Westover paints portrait of true education

For fans of:

Jeanette Walls

Survivalist stories

Autobiographies


 

“First find out what you are capable of, then decide who you are.”

Born in the rural Idaho mountains to a survivalist family, Tara Westover, author of the critically-acclaimed memoir Educated, is still not sure of her actual birthday. Later in life, she would decide on a date, using her best guess after talking with her mother and grandmother about which day they each thought it was.

Never having visited a hospital, even when she would get injured hauling scrap in her father’s junkyard, Tara owned no birth certificate. The youngest of 7, she would grow up like each of the siblings had before her: working for her father in the yard and helping her mother make tinctures for homemade herbal remedies. Her father, an undiagnosed bipolar, had grandiose ideas about “the Feds”, the Illuminati, and the public-school system, which kept her from experiencing the “normal” childhood most children in America grow up knowing.

vouge.com
Westover. Photo courtesy of vogue.com

“I love my parents. I believe they’re good people. But I think the tragedy here isn’t that bad people do bad things. I think the tragedy is what good people do to keep secrets.” (CBS This Morning interview)

Now that you have some backstory, let’s cut to the chase. Educated is Tara’s first book and it’s brilliant. Everybody. needs. to. read. this. book.

For the first time in a long time, I physically couldn’t put down a book down. The chapters, each told in little snapshots in which Tara moves back and forth between the past and present-day, flew by so fast I finished the book in less than a week. At about 330 pages, it reads like a series of short stories strung together by beautifully descriptive writing that offers more than a peek inside Tara’s mind. She leaves little to the imagination.
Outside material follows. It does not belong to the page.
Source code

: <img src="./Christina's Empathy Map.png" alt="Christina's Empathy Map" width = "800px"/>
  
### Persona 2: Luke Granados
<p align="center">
“Everything I had worked for, all my years of study, had been to purchase for myself this privilege: to see and experience more truths than those given to me by my father, and to use those truths to construct my own mind.”

Focusing on the theme of family more than any other, Educated also touches on friendship, loyalty, mental illness, and Mormonism.

Deciding to attend university at the age of 17, Tara gets into college entirely self-taught and eventually makes it to Cambridge in England.

After a series of trips home, physical and psychological abuse, mental breakdowns, encouraging professors, and more, Tara manages to find her own self-worth both because of and in spite of her upbringing.

“My life was narrated for me by others. Their voices were forceful, emphatic, absolute. It had never occurred to me that my voice might be as strong as theirs.”

I believe Tara Westover is the next Jeanette Walls. Crossing my fingers for a movie deal soon.